I fight because life is too short as it is and is too precious not too.

I was diagnosed a week before my 4th birthday with type 1. I remember my mom would not let me attend slumber parties until I could give my own injections, so at age 5 I took over giving my own injections. Life was OK until high school when I started to realize that I was different. All of the girls at school were eating candy bars for lunch and that was all they ate and they were so thin, so I joined in and ate them too. Soon I realized that this was a great way to lose weight. I was not sure why it worked but knew it did. My roller coaster ride had begun. I was ridiculed for having hypertrophy from all of my injections which only made me want to stay extra thin to disguise the lumps and hollows. It was not until my sophmore year in college that I began to realize the harm I was doing to myself.

I met a man in a wheelchair at school who was always smiling and laughing. How was this man so happy living with his situation? I realized that his attidude was a choice. He CHOSE to be happy and I had the same choice I could make. I began my journey back to self-management. I began to choose my health over my looks which was quite a contrast from how I was living, choosing my looks inspite of the negative affects on my health. It was a long up-hill climb but well worth it.
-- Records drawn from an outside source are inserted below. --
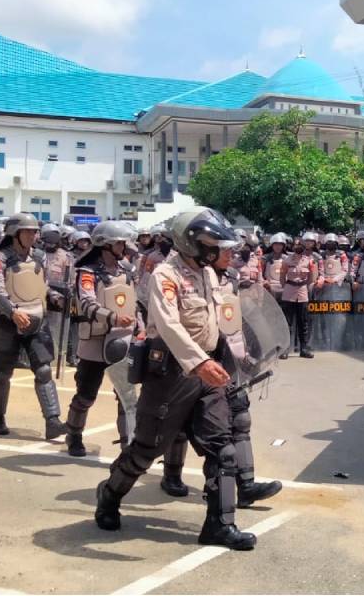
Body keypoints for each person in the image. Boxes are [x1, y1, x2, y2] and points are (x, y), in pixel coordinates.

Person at [94, 208, 258, 550]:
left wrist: (240, 353)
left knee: (222, 448)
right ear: (192, 243)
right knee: (147, 449)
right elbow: (169, 325)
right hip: (171, 373)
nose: (217, 251)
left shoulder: (210, 275)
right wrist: (198, 363)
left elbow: (221, 318)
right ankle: (109, 495)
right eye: (212, 244)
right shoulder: (165, 276)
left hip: (209, 372)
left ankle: (219, 525)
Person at [209, 239, 283, 508]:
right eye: (226, 250)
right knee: (181, 427)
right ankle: (169, 473)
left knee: (239, 420)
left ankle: (246, 486)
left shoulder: (230, 277)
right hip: (195, 362)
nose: (233, 255)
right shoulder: (186, 277)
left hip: (226, 361)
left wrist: (246, 355)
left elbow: (234, 320)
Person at [0, 213, 67, 440]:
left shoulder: (40, 257)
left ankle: (53, 421)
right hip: (7, 321)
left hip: (36, 319)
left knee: (43, 370)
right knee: (3, 373)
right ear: (15, 233)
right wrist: (12, 312)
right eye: (29, 231)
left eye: (35, 231)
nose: (34, 235)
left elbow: (44, 285)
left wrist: (54, 297)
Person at [65, 221, 140, 457]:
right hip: (96, 342)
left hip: (122, 340)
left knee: (126, 396)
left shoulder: (126, 270)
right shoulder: (87, 273)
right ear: (105, 244)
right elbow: (86, 303)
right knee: (86, 394)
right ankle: (74, 435)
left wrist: (141, 327)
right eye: (119, 242)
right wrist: (113, 318)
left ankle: (129, 442)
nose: (123, 246)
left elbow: (134, 303)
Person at [280, 232, 319, 359]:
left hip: (302, 292)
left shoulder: (309, 261)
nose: (298, 249)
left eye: (300, 246)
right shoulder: (286, 260)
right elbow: (282, 276)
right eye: (296, 247)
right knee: (287, 322)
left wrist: (304, 285)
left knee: (304, 322)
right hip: (289, 292)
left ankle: (304, 349)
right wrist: (287, 285)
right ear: (292, 248)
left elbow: (312, 277)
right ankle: (285, 349)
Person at [39, 223, 72, 371]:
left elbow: (70, 279)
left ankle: (53, 356)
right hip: (39, 293)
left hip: (58, 295)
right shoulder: (36, 254)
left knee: (55, 328)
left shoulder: (65, 256)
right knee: (38, 325)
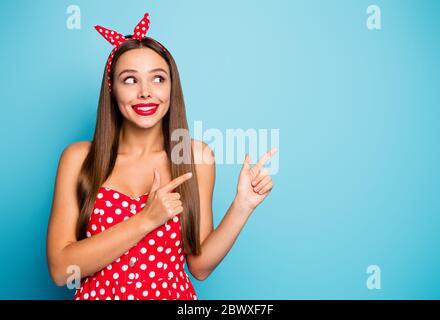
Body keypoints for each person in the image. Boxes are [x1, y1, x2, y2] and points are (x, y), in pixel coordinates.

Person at [46, 12, 277, 300]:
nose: (146, 92)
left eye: (158, 78)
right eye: (130, 80)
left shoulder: (195, 156)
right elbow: (60, 270)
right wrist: (146, 219)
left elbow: (200, 266)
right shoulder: (78, 158)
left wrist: (242, 206)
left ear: (171, 87)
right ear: (112, 90)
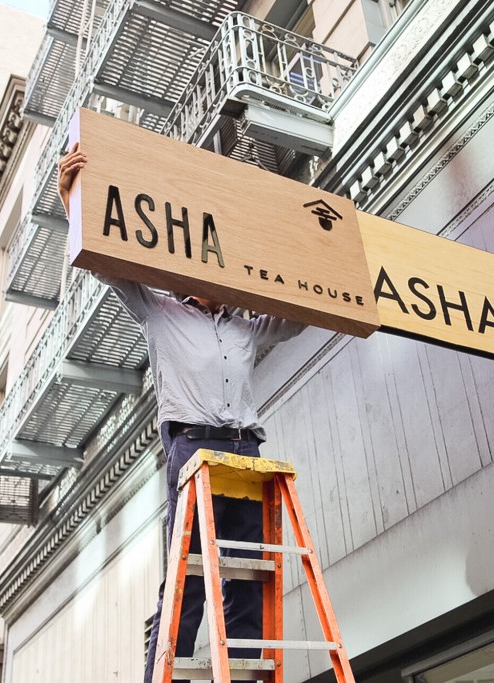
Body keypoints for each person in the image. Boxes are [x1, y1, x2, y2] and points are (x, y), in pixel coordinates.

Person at [58, 143, 305, 682]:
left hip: (246, 448)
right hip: (192, 446)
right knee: (187, 574)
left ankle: (240, 675)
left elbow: (299, 316)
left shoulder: (245, 326)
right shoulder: (160, 311)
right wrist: (72, 199)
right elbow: (106, 264)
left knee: (248, 573)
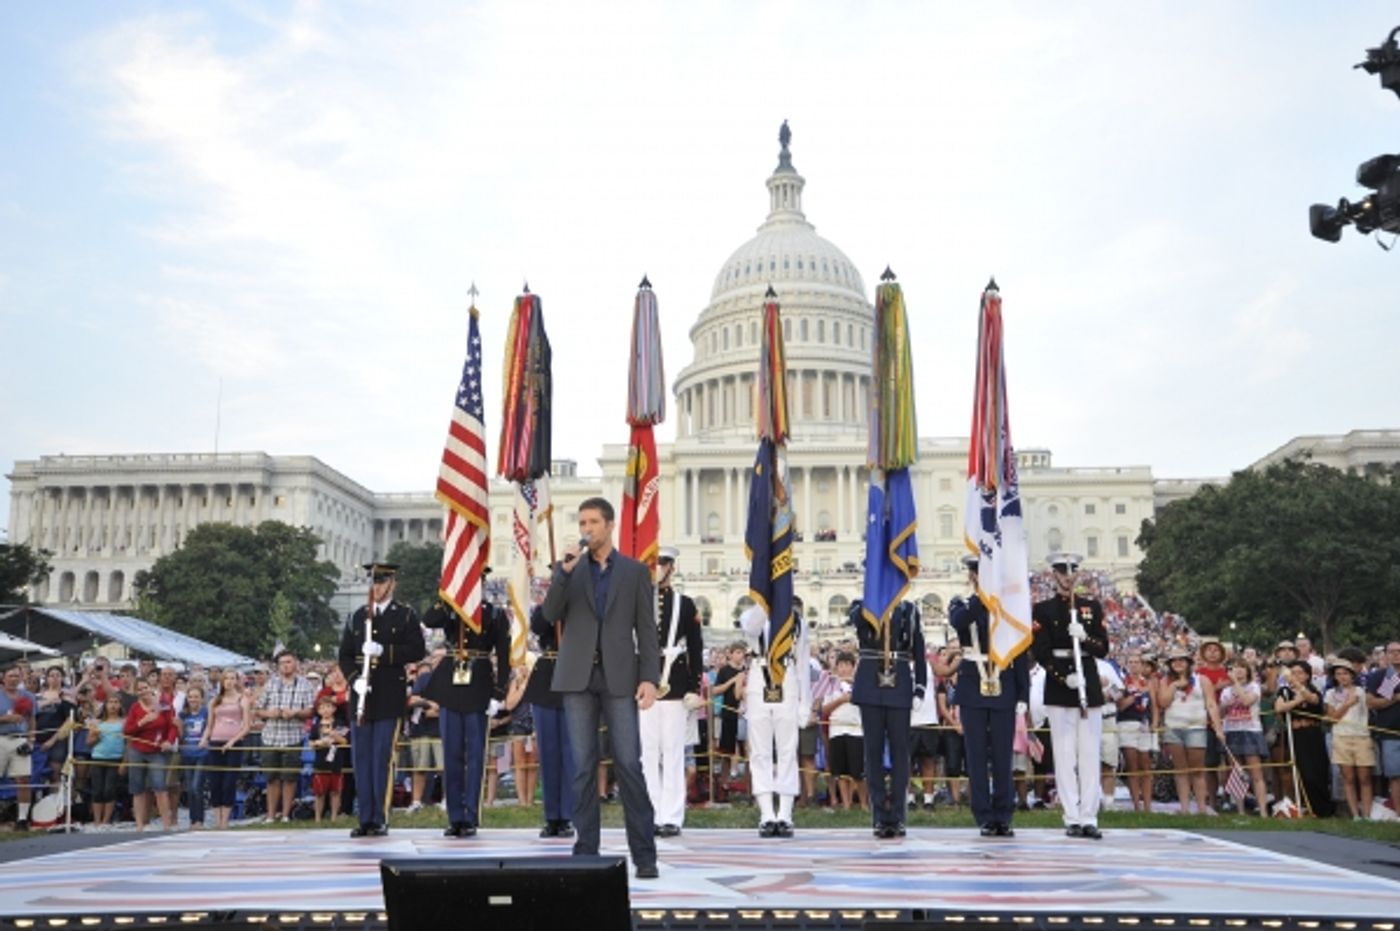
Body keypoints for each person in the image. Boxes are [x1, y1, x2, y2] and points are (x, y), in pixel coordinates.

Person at [540, 496, 660, 879]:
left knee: (628, 763)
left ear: (609, 525)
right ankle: (586, 850)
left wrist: (650, 677)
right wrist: (562, 573)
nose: (586, 529)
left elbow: (647, 630)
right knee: (582, 767)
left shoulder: (634, 572)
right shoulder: (570, 569)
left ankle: (644, 855)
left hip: (620, 676)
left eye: (593, 522)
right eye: (582, 523)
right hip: (577, 676)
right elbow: (548, 614)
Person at [338, 561, 427, 837]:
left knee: (382, 758)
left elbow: (417, 650)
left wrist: (384, 651)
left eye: (381, 582)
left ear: (392, 584)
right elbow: (344, 655)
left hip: (388, 695)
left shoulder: (405, 615)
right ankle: (365, 817)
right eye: (373, 582)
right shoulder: (358, 616)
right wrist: (355, 679)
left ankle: (380, 817)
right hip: (362, 698)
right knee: (362, 758)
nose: (376, 587)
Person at [949, 555, 1030, 838]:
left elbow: (1020, 651)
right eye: (979, 573)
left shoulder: (1008, 607)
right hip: (973, 684)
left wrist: (1023, 692)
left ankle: (1003, 814)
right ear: (973, 576)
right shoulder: (962, 603)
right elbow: (959, 622)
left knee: (1002, 755)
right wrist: (982, 598)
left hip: (1003, 682)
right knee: (976, 756)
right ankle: (983, 815)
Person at [1031, 553, 1109, 839]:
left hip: (1087, 678)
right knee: (1064, 755)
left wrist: (1085, 638)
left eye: (1071, 571)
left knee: (1089, 753)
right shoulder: (1043, 609)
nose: (1067, 576)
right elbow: (1040, 651)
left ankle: (1089, 816)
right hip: (1060, 683)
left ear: (1077, 575)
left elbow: (1103, 648)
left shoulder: (1091, 607)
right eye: (1062, 572)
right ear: (1054, 575)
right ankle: (1072, 816)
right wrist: (1064, 677)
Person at [421, 595, 510, 837]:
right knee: (451, 754)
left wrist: (498, 693)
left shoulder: (493, 613)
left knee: (475, 755)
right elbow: (429, 620)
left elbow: (504, 654)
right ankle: (455, 816)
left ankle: (470, 815)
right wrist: (446, 599)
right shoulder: (453, 603)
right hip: (451, 682)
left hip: (478, 682)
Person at [640, 545, 704, 838]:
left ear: (672, 567)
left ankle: (672, 816)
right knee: (648, 752)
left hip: (675, 684)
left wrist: (693, 686)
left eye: (664, 562)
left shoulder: (686, 605)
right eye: (655, 562)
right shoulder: (639, 601)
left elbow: (695, 648)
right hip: (645, 683)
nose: (659, 568)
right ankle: (652, 812)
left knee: (673, 753)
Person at [852, 597, 927, 838]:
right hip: (870, 682)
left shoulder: (909, 610)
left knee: (900, 753)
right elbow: (858, 623)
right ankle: (879, 815)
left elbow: (918, 649)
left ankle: (897, 815)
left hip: (899, 681)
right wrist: (875, 599)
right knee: (872, 752)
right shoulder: (863, 605)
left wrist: (920, 686)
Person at [740, 594, 812, 839]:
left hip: (786, 676)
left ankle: (785, 813)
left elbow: (802, 664)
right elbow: (752, 627)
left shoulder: (798, 622)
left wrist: (805, 704)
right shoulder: (751, 615)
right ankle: (766, 813)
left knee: (787, 750)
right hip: (759, 676)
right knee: (760, 751)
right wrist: (765, 599)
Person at [527, 604, 575, 838]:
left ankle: (566, 816)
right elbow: (537, 626)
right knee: (548, 753)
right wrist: (554, 602)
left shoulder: (582, 604)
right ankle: (551, 816)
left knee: (570, 754)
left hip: (574, 675)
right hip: (546, 678)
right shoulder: (545, 607)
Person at [254, 650, 314, 824]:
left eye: (288, 662)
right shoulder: (270, 684)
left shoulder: (305, 685)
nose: (285, 666)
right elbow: (258, 709)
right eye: (282, 663)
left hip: (293, 736)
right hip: (271, 737)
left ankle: (286, 814)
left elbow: (310, 711)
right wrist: (270, 713)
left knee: (290, 778)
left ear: (295, 663)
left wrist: (295, 712)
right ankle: (271, 815)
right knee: (271, 777)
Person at [1274, 660, 1333, 817]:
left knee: (1317, 771)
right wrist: (1297, 701)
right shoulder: (1285, 691)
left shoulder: (1314, 689)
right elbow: (1279, 707)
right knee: (1303, 772)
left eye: (1299, 673)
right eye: (1292, 673)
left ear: (1307, 675)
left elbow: (1313, 699)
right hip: (1295, 734)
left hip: (1312, 733)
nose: (1295, 676)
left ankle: (1323, 808)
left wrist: (1298, 688)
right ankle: (1307, 806)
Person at [122, 681, 179, 831]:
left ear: (151, 688)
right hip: (137, 750)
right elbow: (127, 731)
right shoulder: (135, 708)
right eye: (139, 689)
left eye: (145, 688)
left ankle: (166, 825)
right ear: (136, 692)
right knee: (137, 788)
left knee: (160, 787)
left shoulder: (164, 705)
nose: (143, 691)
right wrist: (142, 722)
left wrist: (169, 741)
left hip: (157, 751)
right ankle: (139, 825)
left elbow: (172, 726)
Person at [200, 668, 251, 829]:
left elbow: (246, 726)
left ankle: (225, 820)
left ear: (236, 681)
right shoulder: (214, 701)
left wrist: (232, 741)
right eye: (226, 678)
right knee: (215, 781)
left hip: (234, 744)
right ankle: (217, 819)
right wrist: (204, 739)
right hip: (216, 741)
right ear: (222, 681)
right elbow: (209, 725)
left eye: (232, 678)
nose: (229, 681)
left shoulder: (242, 699)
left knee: (229, 782)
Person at [1217, 658, 1268, 817]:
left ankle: (1263, 811)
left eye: (1241, 667)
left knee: (1256, 773)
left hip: (1250, 730)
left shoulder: (1254, 686)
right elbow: (1220, 713)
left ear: (1247, 671)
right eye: (1234, 668)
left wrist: (1236, 684)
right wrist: (1225, 705)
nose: (1238, 670)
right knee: (1237, 773)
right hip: (1231, 731)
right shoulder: (1226, 691)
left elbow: (1246, 701)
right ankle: (1240, 810)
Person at [1324, 658, 1374, 820]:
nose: (1342, 677)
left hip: (1362, 737)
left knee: (1365, 778)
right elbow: (1332, 718)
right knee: (1348, 777)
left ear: (1352, 675)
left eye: (1345, 673)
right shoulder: (1331, 693)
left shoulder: (1361, 691)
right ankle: (1355, 815)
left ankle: (1367, 814)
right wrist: (1347, 704)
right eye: (1338, 674)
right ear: (1334, 677)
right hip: (1341, 737)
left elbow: (1373, 703)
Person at [822, 650, 864, 811]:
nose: (844, 669)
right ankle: (846, 804)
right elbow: (825, 709)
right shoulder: (831, 685)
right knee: (840, 771)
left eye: (847, 665)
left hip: (856, 730)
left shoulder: (860, 684)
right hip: (836, 730)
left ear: (853, 667)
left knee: (858, 772)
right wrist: (840, 700)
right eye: (841, 665)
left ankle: (863, 803)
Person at [1365, 641, 1400, 816]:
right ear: (1386, 654)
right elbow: (1371, 702)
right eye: (1391, 651)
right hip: (1390, 733)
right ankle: (1399, 813)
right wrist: (1394, 698)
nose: (1396, 654)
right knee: (1395, 775)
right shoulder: (1381, 676)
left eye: (1399, 651)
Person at [1, 664, 38, 830]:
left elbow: (32, 719)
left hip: (20, 739)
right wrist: (5, 719)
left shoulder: (29, 696)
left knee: (23, 779)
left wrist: (31, 740)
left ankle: (22, 819)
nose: (14, 679)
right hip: (1, 738)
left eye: (17, 676)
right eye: (11, 676)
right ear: (3, 678)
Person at [86, 694, 127, 829]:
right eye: (110, 702)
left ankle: (106, 820)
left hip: (115, 759)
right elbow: (89, 742)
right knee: (97, 790)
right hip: (98, 757)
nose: (113, 705)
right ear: (105, 705)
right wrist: (96, 737)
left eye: (116, 702)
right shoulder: (97, 723)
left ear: (120, 705)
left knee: (109, 790)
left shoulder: (124, 722)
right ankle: (97, 820)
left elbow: (128, 744)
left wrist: (124, 762)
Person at [309, 696, 349, 822]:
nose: (325, 710)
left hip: (336, 761)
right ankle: (317, 818)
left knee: (336, 791)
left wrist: (335, 736)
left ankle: (334, 817)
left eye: (328, 707)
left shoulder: (339, 724)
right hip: (320, 762)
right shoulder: (316, 725)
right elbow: (311, 742)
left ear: (334, 709)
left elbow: (345, 741)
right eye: (322, 708)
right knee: (319, 792)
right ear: (318, 710)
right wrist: (319, 742)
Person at [177, 685, 209, 829]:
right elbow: (181, 735)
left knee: (197, 787)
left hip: (201, 754)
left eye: (196, 697)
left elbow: (209, 729)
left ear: (202, 699)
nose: (193, 699)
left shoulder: (206, 712)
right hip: (187, 753)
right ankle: (193, 820)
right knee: (190, 788)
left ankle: (199, 820)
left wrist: (205, 740)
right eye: (190, 697)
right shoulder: (183, 714)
I am now living with diabetes for 34 years. I am on an insulin pump and have chosen nursing as a career. I am currently working with people with type 2 diabetes in clincs, utilizing motivational interviewing to aid them in bringing about behavioral changes they wish to make in managing their diabetes. I would not trade my life and the lessons I have learned in living with Diabetes for it has taught me to be a strong, independent woman with faith and courage and now I can go out and hopefully give people the same inspiration to choose to live life with diabetes not let diabetes be their life.